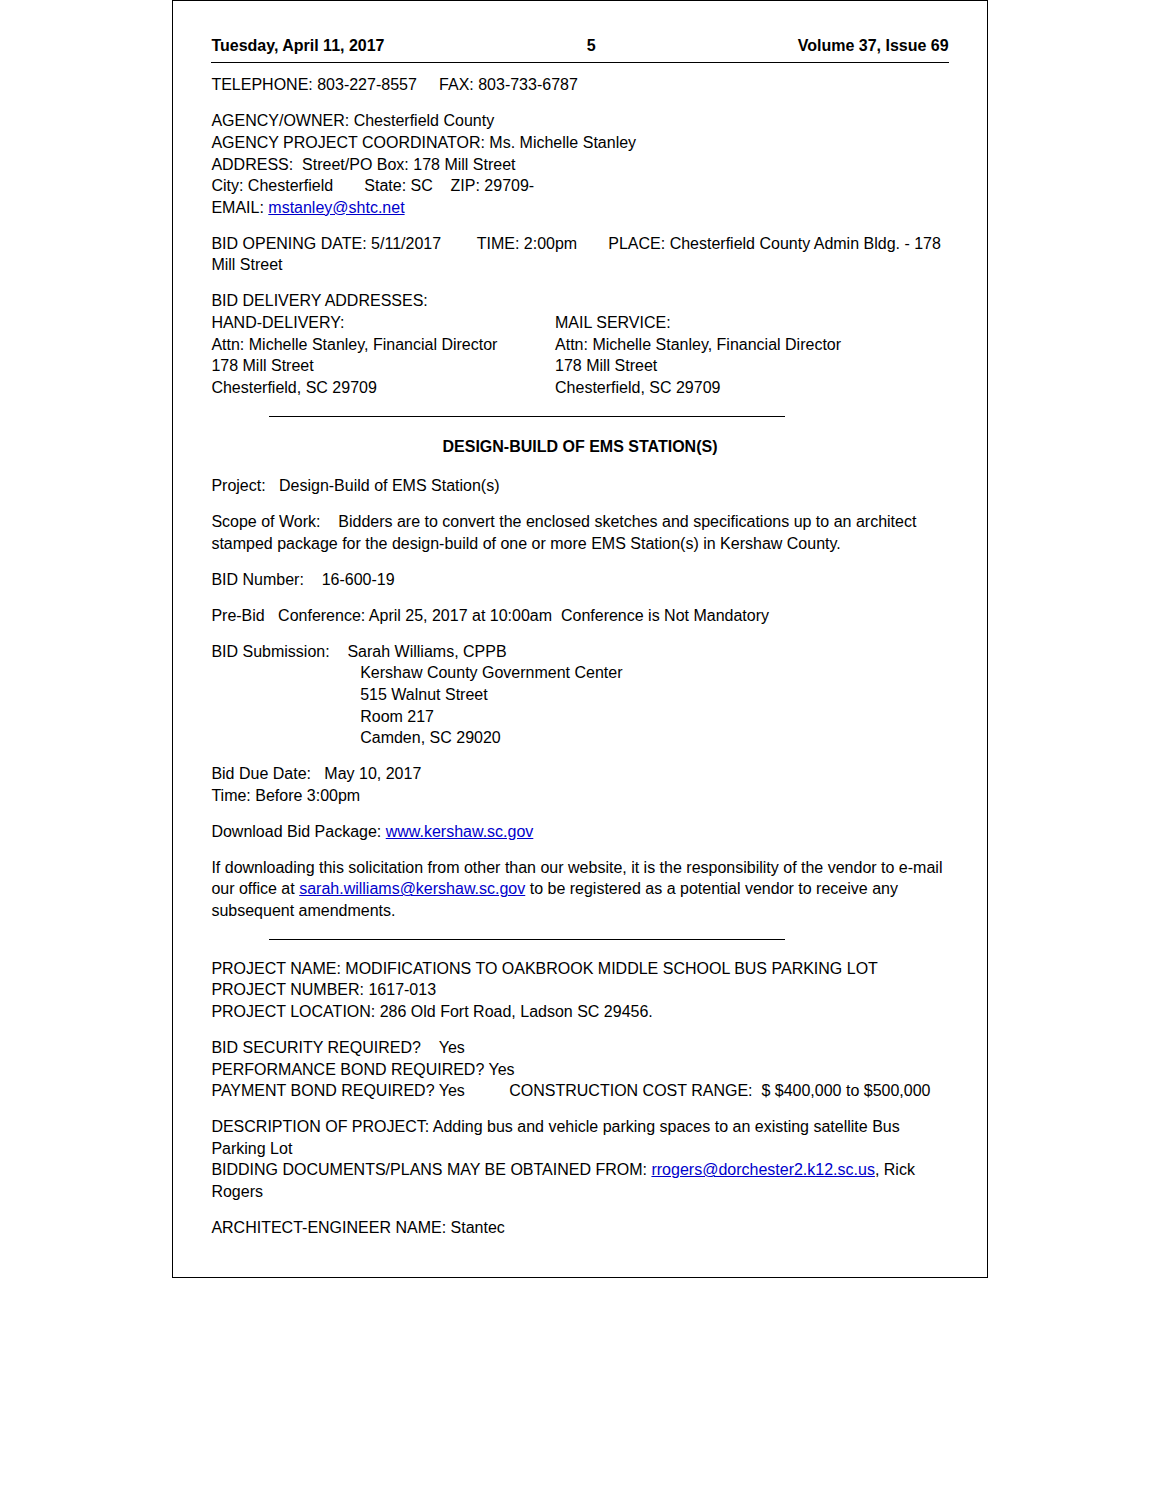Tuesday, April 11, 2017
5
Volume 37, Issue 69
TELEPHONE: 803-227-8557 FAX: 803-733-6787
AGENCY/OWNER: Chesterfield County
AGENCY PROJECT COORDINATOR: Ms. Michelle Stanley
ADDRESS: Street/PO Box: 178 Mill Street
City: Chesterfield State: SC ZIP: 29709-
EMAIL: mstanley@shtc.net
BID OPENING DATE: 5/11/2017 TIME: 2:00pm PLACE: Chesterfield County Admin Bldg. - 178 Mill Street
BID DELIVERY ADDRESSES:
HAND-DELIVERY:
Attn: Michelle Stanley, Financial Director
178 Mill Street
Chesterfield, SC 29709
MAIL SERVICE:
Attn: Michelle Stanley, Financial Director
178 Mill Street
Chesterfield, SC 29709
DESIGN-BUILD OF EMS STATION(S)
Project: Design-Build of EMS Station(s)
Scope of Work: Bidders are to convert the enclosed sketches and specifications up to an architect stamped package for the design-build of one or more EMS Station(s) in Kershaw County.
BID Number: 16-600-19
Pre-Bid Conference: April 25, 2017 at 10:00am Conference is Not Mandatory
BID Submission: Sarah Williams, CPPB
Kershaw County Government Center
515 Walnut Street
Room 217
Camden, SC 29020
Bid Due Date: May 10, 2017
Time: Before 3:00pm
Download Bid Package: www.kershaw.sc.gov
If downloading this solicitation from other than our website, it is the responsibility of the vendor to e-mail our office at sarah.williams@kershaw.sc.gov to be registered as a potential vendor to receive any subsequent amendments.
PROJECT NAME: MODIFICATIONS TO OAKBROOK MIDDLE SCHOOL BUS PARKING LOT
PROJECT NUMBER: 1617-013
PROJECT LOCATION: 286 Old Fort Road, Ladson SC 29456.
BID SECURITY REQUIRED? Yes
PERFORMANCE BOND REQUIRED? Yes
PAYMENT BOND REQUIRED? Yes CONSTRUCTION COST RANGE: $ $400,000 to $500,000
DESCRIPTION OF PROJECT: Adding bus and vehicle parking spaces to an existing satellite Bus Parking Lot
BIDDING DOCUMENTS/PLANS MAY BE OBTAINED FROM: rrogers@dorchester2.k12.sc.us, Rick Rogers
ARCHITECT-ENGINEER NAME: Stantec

• PROBLEM TO SOLVE:
Copy out the range of lines above starting at the line with "PROJECT LOCATION: 286" and ending at the line with "DESCRIPTION OF PROJECT: Adding", exactly and including both.

• WRITTEN RESPONSE:
PROJECT LOCATION: 286 Old Fort Road, Ladson SC 29456.
BID SECURITY REQUIRED? Yes
PERFORMANCE BOND REQUIRED? Yes
PAYMENT BOND REQUIRED? Yes CONSTRUCTION COST RANGE: $ $400,000 to $500,000
DESCRIPTION OF PROJECT: Adding bus and vehicle parking spaces to an existing satellite Bus Parking Lot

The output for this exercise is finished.